Approximation Schemes for the Betweenness Problem in Tournaments and Related Ranking Problems

We design the first polynomial time approximation schemes (PTASs) for the Minimum Betweenness problem in tournaments and some related higher arity ranking problems. This settles the approximation status of the Betweenness problem in tournaments along with other ranking problems which were open for some time now. The results depend on a new technique of dealing with fragile ranking constraints and could be of independent interest.

💡 Research Summary

The paper tackles the long‑standing open problem of designing a polynomial‑time approximation scheme (PTAS) for the Minimum Betweenness problem when the underlying instance is a tournament, and it extends the result to a family of higher‑arity ranking problems. In a tournament every unordered pair of vertices has a fixed direction, so the input can be viewed as a complete directed graph where each triple (u, v, w) imposes a “betweenness” constraint: vertex v must appear between u and w in the final linear order. The difficulty lies in the fact that these constraints are “fragile”: a tiny change in the ordering can flip a constraint from satisfied to violated, making standard techniques such as local search, LP‑rounding, or simple greedy constructions ineffective.

The authors introduce a two‑level algorithmic framework that isolates and neutralises the fragility. First, the vertex set is partitioned into O(1/ε) blocks of roughly equal size. The algorithm ignores the internal order of each block and focuses on determining a near‑optimal relative ordering of the blocks themselves. To do this, it samples a modest number of triples (O((1/ε)·log n)) uniformly at random and computes, for each possible block ordering, the expected number of violated betweenness constraints contributed by the sampled triples. Because the tournament structure guarantees that the total number of triples is Θ(n³) but the sampled set is much smaller, the expectation can be estimated with high confidence using Chernoff‑type bounds. The block ordering that minimises this empirical expectation is selected; the analysis shows that its true cost is within a (1 + ε/2) factor of the optimum.

In the second phase the algorithm refines the ordering inside each block. Since each block contains only O(1/ε) vertices, a dynamic‑programming (DP) routine can enumerate all possible internal permutations efficiently. The DP state records the current partial ordering and the incremental betweenness cost incurred by adding a new vertex. Because the block size is a constant (when ε is fixed), the DP runs in time polynomial in n and exponential only in 1/ε, which is acceptable for a PTAS. The internal permutations are then concatenated according to the block order obtained in the first phase, yielding a complete linear order of all vertices.

The combined error from the two phases is multiplicative: each contributes at most a (1 + ε/2) factor, so the final solution is guaranteed to have cost at most (1 + ε)·OPT. The overall running time is O(n·poly(1/ε) + (1/ε)^{O(1/ε)}), which for any fixed ε is polynomial in n. This establishes the first PTAS for Minimum Betweenness on tournaments.

Beyond the classic 3‑ary betweenness constraints, the authors show how the same framework extends to k‑ary ranking constraints, where a designated element must lie between any two of the remaining k − 1 elements.

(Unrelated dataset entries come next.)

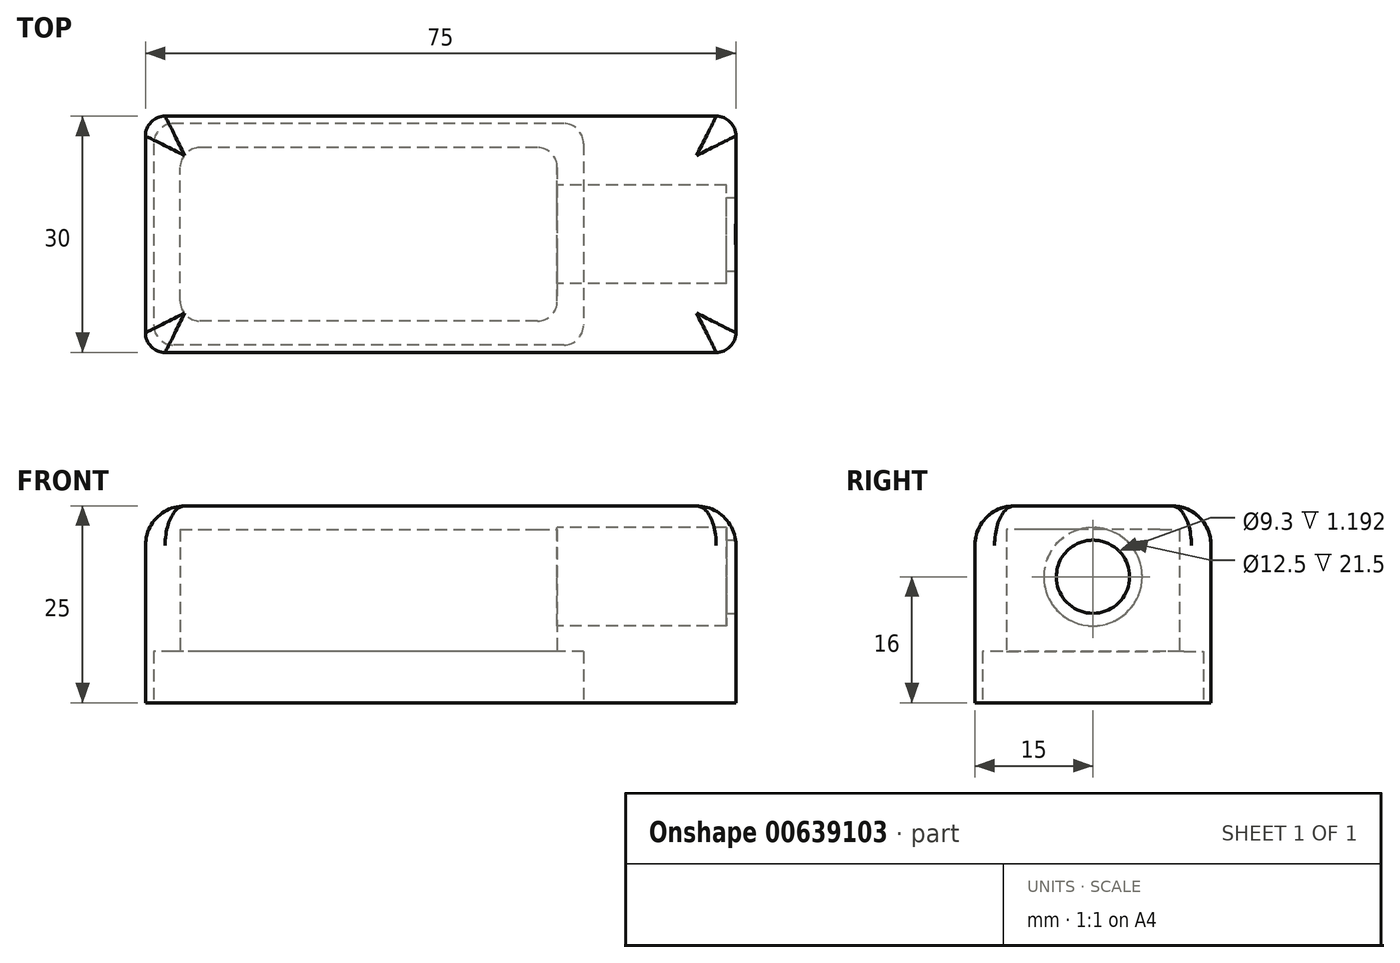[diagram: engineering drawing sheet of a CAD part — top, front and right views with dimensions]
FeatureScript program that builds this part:
annotation { "Feature Type Name" : "Feature", "Feature Type Description" : "" }
export const myFeature = defineFeature(function(context is Context, id is Id, definition is map)
    precondition{}
    {
        {
            var Q0;
            Q0=qCreatedBy(makeId("Top.planeOp"),FACE);
            var sketch = newSketch(context, id + "F0", { "sketchPlane" : qUnion([Q0])});
            skLineSegment(sketch, "E0.bottom", {"start": v(-35, 15) * mm, "end": v(35, 15) * mm});
            skLineSegment(sketch, "E0.top", {"start": v(-35, -15) * mm, "end": v(35, -15) * mm});
            skLineSegment(sketch, "E0.left", {"start": v(-37.5, 12.5) * mm, "end": v(-37.5, -12.5) * mm});
            skLineSegment(sketch, "E0.right", {"start": v(37.5, 12.5) * mm, "end": v(37.5, -12.5) * mm});
            skPoint(sketch, "E0.middle", {"position": v(0, 0) * mm});
            skPoint(sketch, "E1.visualSharp", {"position": v(-37.5, 15) * mm});
            skArc(sketch, "E1.filletArc", {"start": v(-35, 15) * mm, "mid": v(-36.77, 14.27) * mm, "end": v(-37.5, 12.5) * mm});
            skPoint(sketch, "E2.visualSharp", {"position": v(-37.5, -15) * mm});
            skArc(sketch, "E2.filletArc", {"start": v(-37.5, -12.5) * mm, "mid": v(-36.77, -14.27) * mm, "end": v(-35, -15) * mm});
            skPoint(sketch, "E3.visualSharp", {"position": v(37.5, -15) * mm});
            skArc(sketch, "E3.filletArc", {"start": v(35, -15) * mm, "mid": v(36.77, -14.27) * mm, "end": v(37.5, -12.5) * mm});
            skPoint(sketch, "E4.visualSharp", {"position": v(37.5, 15) * mm});
            skArc(sketch, "E4.filletArc", {"start": v(37.5, 12.5) * mm, "mid": v(36.77, 14.27) * mm, "end": v(35, 15) * mm});
            skSolve(sketch);
        }
        {
            var Q0;
            Q0 = qSketchRegion(id + "F0", true);
            extrude(context, id + "F1", {"entities" : qUnion([Q0]), "depth" : 25 * mm, "offsetDistance" : 25 * mm});
        }
        {
            var Q0;
            Q0=makeQuery(id+"F1.opExtrude","CAP_FACE",FACE,{"disambiguationData":[OSD([sQuery(id+"F0.wireOp",EDGE,"E0.bottom"),sQuery(id+"F0.wireOp",EDGE,"E0.top"),sQuery(id+"F0.wireOp",EDGE,"E0.left"),sQuery(id+"F0.wireOp",EDGE,"E0.right"),sQuery(id+"F0.wireOp",EDGE,"E1.filletArc"),sQuery(id+"F0.wireOp",EDGE,"E2.filletArc"),sQuery(id+"F0.wireOp",EDGE,"E3.filletArc"),sQuery(id+"F0.wireOp",EDGE,"E4.filletArc")])],"isStart":true});
            var sketch = newSketch(context, id + "F2", { "sketchPlane" : qUnion([Q0])});
            skLineSegment(sketch, "E5.bottom", {"start": v(-30.6, -11) * mm, "end": v(12.3, -11) * mm});
            skLineSegment(sketch, "E5.top", {"start": v(-30.6, 11) * mm, "end": v(12.3, 11) * mm});
            skLineSegment(sketch, "E5.left", {"start": v(-33.1, -8.5) * mm, "end": v(-33.1, 8.5) * mm});
            skLineSegment(sketch, "E5.right", {"start": v(14.8, -8.5) * mm, "end": v(14.8, 8.5) * mm});
            skPoint(sketch, "E5.middle", {"position": v(-9.14, 0) * mm});
            skPoint(sketch, "E6.visualSharp", {"position": v(-33.1, 11) * mm});
            skArc(sketch, "E6.filletArc", {"start": v(-30.6, 11) * mm, "mid": v(-32.36, 10.27) * mm, "end": v(-33.1, 8.5) * mm});
            skPoint(sketch, "E7.visualSharp", {"position": v(-33.1, -11) * mm});
            skArc(sketch, "E7.filletArc", {"start": v(-33.1, -8.5) * mm, "mid": v(-32.36, -10.27) * mm, "end": v(-30.6, -11) * mm});
            skPoint(sketch, "E8.visualSharp", {"position": v(14.8, -11) * mm});
            skArc(sketch, "E8.filletArc", {"start": v(12.3, -11) * mm, "mid": v(14.08, -10.27) * mm, "end": v(14.8, -8.5) * mm});
            skPoint(sketch, "E9.visualSharp", {"position": v(14.8, 11) * mm});
            skArc(sketch, "E9.filletArc", {"start": v(14.8, 8.5) * mm, "mid": v(14.08, 10.27) * mm, "end": v(12.3, 11) * mm});
            skSolve(sketch);
        }
        {
            var Q0;
            Q0 = qSketchRegion(id + "F2", true);
            extrude(context, id + "F3", {"entities" : qUnion([Q0]), "operationType" : NewBodyOperationType.REMOVE, "oppositeDirection" : true, "depth" : 22 * mm, "offsetDistance" : 25 * mm});
        }
        {
            var Q0;
            Q0=makeQuery(id+"F1.opExtrude","CAP_FACE",FACE,{"disambiguationData":[OSD([sQuery(id+"F0.wireOp",EDGE,"E0.bottom"),sQuery(id+"F0.wireOp",EDGE,"E0.top"),sQuery(id+"F0.wireOp",EDGE,"E0.left"),sQuery(id+"F0.wireOp",EDGE,"E0.right"),sQuery(id+"F0.wireOp",EDGE,"E1.filletArc"),sQuery(id+"F0.wireOp",EDGE,"E2.filletArc"),sQuery(id+"F0.wireOp",EDGE,"E3.filletArc"),sQuery(id+"F0.wireOp",EDGE,"E4.filletArc")])],"isStart":true});
            var sketch = newSketch(context, id + "F4", { "sketchPlane" : qUnion([Q0])});
            skLineSegment(sketch, "E10.bottom", {"start": v(15.66, -14.05) * mm, "end": v(-33.94, -14.05) * mm});
            skLineSegment(sketch, "E10.top", {"start": v(15.66, 14.05) * mm, "end": v(-33.94, 14.05) * mm});
            skLineSegment(sketch, "E10.left", {"start": v(18.16, -11.55) * mm, "end": v(18.16, 11.55) * mm});
            skLineSegment(sketch, "E10.right", {"start": v(-36.44, -11.55) * mm, "end": v(-36.44, 11.55) * mm});
            skPoint(sketch, "E10.middle", {"position": v(-9.14, 0) * mm});
            skPoint(sketch, "E10.middle.positionSnap0", {"position": v(-9.14, -11) * mm});
            skPoint(sketch, "E10.centerSnap0", {"position": v(-9.14, -11) * mm});
            skPoint(sketch, "E11.visualSharp", {"position": v(-36.44, 14.05) * mm});
            skArc(sketch, "E11.filletArc", {"start": v(-33.94, 14.05) * mm, "mid": v(-35.7, 13.32) * mm, "end": v(-36.44, 11.55) * mm});
            skPoint(sketch, "E12.visualSharp", {"position": v(18.16, 14.05) * mm});
            skArc(sketch, "E12.filletArc", {"start": v(18.16, 11.55) * mm, "mid": v(17.43, 13.32) * mm, "end": v(15.66, 14.05) * mm});
            skPoint(sketch, "E13.visualSharp", {"position": v(18.16, -14.05) * mm});
            skArc(sketch, "E13.filletArc", {"start": v(15.66, -14.05) * mm, "mid": v(17.43, -13.32) * mm, "end": v(18.16, -11.55) * mm});
            skPoint(sketch, "E14.visualSharp", {"position": v(-36.44, -14.05) * mm});
            skArc(sketch, "E14.filletArc", {"start": v(-36.44, -11.55) * mm, "mid": v(-35.7, -13.32) * mm, "end": v(-33.94, -14.05) * mm});
            skSolve(sketch);
        }
        {
            var Q0;
            Q0 = qSketchRegion(id + "F4", true);
            extrude(context, id + "F5", {"entities" : qUnion([Q0]), "operationType" : NewBodyOperationType.REMOVE, "oppositeDirection" : true, "depth" : 6.5 * mm, "offsetDistance" : 25 * mm});
        }
        {
            var Q0;
            Q0=makeQuery(id+"F1.opExtrude","SWEPT_FACE",FACE,{"disambiguationData":[OSD([sQuery(id+"F0.wireOp",EDGE,"E0.right")])]});
            var sketch = newSketch(context, id + "F6", { "sketchPlane" : qUnion([Q0])});
            skPoint(sketch, "E15.centerSnap0", {"position": v(-12.5, 12.5) * mm});
            skCircle(sketch, "E16", {"center": v(0, 16) * mm, "radius": 4.65 * mm});
            skSolve(sketch);
        }
        {
            var Q0;
            Q0 = qSketchRegion(id + "F6", true);
            extrude(context, id + "F7", {"entities" : qUnion([Q0]), "operationType" : NewBodyOperationType.REMOVE, "oppositeDirection" : true, "depth" : 25 * mm, "offsetDistance" : 25 * mm});
        }
        {
            var Q0;
            Q0=makeQuery(id+"F1.opExtrude","CAP_EDGE",EDGE,{"disambiguationData":[OSD([sQuery(id+"F0.wireOp",EDGE,"E0.top")])],"isStart":false});
            fillet(context, id + "F8", {"entities" : qUnion([Q0]), "radius" : 5 * mm, "tangentPropagation" : true, "allowEdgeOverflow" : false});
        }
        {
            var Q0;
            Q0=makeQuery(id+"F3.boolean.opBoolean","COPY",FACE,{"derivedFrom":makeQuery(id+"F3.opExtrude","SWEPT_FACE",FACE,{"disambiguationData":[OSD([sQuery(id+"F2.wireOp",EDGE,"E5.right")])]})});
            var sketch = newSketch(context, id + "F9", { "sketchPlane" : qUnion([Q0])});
            skCircle(sketch, "E17", {"center": v(0, 16) * mm, "radius": 6.25 * mm});
            skSolve(sketch);
        }
        {
            var Q0;
            Q0 = qSketchRegion(id + "F9", true);
            extrude(context, id + "F10", {"entities" : qUnion([Q0]), "operationType" : NewBodyOperationType.REMOVE, "oppositeDirection" : true, "depth" : 21.5 * mm, "offsetDistance" : 25 * mm});
        }
    });
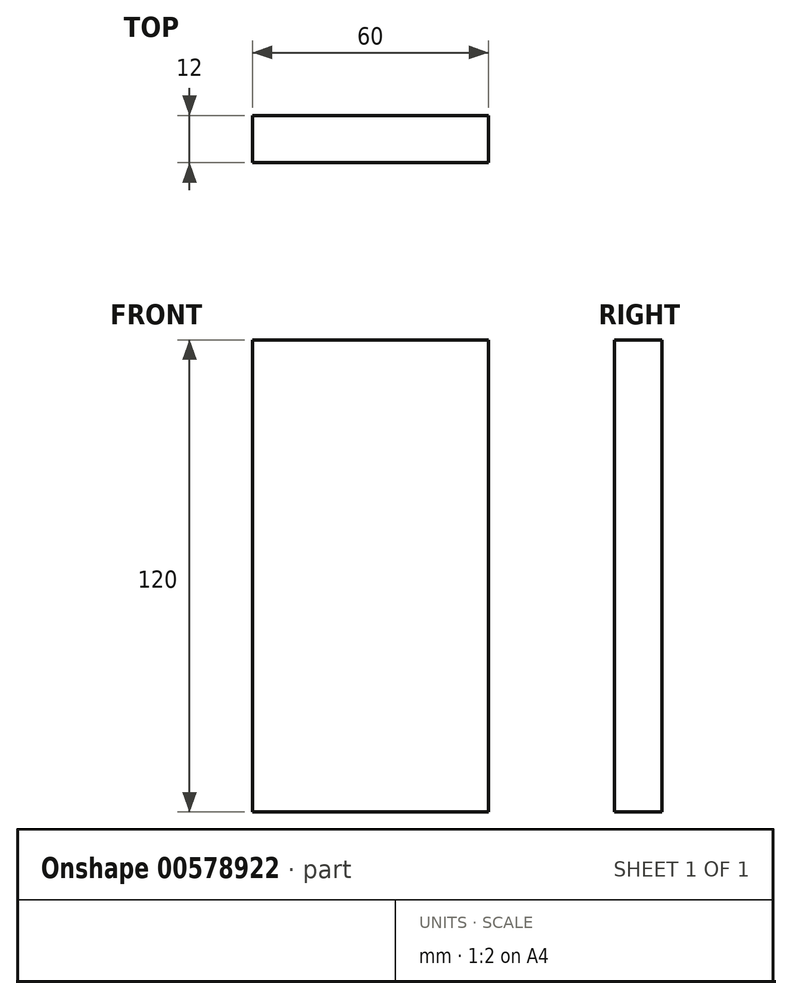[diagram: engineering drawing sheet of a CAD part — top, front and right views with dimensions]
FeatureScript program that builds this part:
annotation { "Feature Type Name" : "Feature", "Feature Type Description" : "" }
export const myFeature = defineFeature(function(context is Context, id is Id, definition is map)
    precondition{}
    {
        {
            var Q0;
            Q0=qCreatedBy(makeId("Front.planeOp"),FACE);
            var sketch = newSketch(context, id + "F0", { "sketchPlane" : qUnion([Q0])});
            skLineSegment(sketch, "E0.bottom", {"start": v(30, 60) * mm, "end": v(-30, 60) * mm});
            skLineSegment(sketch, "E0.top", {"start": v(30, -60) * mm, "end": v(-30, -60) * mm});
            skLineSegment(sketch, "E0.left", {"start": v(30, 60) * mm, "end": v(30, -60) * mm});
            skLineSegment(sketch, "E0.right", {"start": v(-30, 60) * mm, "end": v(-30, -60) * mm});
            skPoint(sketch, "E0.middle", {"position": v(0, 0) * mm});
            skSolve(sketch);
        }
        {
            var Q0;
            Q0 = qSketchRegion(id + "F0", true);
            extrude(context, id + "F1", {"entities" : qUnion([Q0]), "depth" : 12 * mm, "offsetDistance" : 25 * mm});
        }
    });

By adjusting the block size and the number of sampled constraints as functions of k and ε, they obtain PTASs for all fixed k. The paper also provides a careful complexity analysis that leverages the tournament’s dense edge set to reduce the effective number of constraints from Θ(n³) to Θ(n²) in the sampling stage, further tightening the runtime.

A notable conceptual contribution is the “fragile constraint handling” technique. The authors formalise fragility, develop a sampling‑based estimator that is robust to small perturbations, and combine it with a block‑wise decomposition that isolates the impact of any single vertex move. This methodology could be useful for other ranking and ordering problems where constraints are highly sensitive to local changes, such as certain voting rules, preference aggregation, and bio‑informatics sequence alignment tasks.

The paper concludes with experimental results on synthetic tournaments and on real‑world datasets (e.g., sports rankings and recommendation lists). For ε = 0.1 the algorithm achieves solutions within 10 % of the lower bound in instances with up to 10⁵ vertices, running in under two hours on a standard workstation. These empirical findings corroborate the theoretical guarantees and demonstrate that the proposed PTAS is not only of theoretical interest but also practically viable for large‑scale ranking applications.